Dataset entries
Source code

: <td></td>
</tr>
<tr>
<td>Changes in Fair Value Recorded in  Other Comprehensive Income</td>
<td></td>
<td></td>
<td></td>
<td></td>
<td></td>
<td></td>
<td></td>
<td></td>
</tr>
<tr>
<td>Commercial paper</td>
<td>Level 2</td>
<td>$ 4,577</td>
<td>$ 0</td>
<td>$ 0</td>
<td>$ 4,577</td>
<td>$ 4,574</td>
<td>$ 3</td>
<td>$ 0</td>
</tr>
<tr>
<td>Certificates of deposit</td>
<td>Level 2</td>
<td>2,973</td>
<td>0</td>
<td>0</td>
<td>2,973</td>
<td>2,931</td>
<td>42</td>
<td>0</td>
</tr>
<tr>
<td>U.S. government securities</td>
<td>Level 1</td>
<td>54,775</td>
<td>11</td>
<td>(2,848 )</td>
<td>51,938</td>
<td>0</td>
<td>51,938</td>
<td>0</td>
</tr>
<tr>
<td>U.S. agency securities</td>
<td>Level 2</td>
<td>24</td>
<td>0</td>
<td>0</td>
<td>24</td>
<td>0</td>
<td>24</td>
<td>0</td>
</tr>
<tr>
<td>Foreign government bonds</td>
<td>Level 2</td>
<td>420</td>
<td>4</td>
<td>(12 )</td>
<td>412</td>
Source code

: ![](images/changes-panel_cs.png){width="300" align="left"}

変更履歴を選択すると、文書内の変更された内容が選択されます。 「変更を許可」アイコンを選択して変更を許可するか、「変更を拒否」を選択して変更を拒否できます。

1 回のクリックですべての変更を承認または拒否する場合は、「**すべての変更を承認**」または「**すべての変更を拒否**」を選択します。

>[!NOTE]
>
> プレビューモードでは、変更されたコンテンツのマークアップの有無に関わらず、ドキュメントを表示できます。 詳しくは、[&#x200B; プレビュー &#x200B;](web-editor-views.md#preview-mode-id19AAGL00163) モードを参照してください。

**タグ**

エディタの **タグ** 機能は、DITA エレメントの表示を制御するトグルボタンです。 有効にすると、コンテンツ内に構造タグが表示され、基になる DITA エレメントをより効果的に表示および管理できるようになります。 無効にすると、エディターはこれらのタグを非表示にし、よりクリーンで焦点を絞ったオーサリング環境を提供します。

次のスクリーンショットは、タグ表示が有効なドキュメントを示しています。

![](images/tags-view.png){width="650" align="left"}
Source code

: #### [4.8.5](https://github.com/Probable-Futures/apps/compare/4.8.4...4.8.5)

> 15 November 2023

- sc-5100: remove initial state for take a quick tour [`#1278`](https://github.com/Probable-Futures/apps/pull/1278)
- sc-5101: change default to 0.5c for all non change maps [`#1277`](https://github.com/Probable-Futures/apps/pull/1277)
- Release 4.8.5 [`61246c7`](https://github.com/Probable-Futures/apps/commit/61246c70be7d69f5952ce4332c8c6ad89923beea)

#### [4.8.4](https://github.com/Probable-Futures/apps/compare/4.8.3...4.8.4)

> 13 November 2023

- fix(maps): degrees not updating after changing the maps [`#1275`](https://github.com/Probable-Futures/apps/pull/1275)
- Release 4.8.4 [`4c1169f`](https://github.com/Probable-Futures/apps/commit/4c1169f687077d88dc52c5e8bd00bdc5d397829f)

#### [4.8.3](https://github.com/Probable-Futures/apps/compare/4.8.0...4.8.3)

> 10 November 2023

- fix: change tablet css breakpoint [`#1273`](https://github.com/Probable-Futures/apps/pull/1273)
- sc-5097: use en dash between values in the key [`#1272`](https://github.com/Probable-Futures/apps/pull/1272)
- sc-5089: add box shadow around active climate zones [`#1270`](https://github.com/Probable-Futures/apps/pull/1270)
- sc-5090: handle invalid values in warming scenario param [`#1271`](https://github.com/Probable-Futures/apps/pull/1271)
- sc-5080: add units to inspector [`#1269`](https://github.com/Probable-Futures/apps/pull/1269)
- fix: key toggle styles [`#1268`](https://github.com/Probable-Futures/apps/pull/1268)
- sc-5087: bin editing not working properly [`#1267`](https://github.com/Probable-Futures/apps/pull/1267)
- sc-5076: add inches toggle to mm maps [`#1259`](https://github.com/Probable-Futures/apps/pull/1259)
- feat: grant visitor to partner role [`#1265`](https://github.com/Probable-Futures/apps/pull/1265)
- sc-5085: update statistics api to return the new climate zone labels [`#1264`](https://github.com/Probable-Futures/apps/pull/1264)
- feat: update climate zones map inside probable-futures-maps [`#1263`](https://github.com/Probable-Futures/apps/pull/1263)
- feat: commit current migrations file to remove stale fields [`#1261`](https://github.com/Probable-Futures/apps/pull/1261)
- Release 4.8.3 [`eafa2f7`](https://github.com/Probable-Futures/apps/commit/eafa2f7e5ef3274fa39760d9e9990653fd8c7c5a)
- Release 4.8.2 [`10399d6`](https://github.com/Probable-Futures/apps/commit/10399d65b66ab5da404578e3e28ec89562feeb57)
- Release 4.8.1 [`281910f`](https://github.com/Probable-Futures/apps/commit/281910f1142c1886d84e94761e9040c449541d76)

**Task item**. How many of the lines above include the word "remove"? Respond with the number alone.

**Answer below**. 2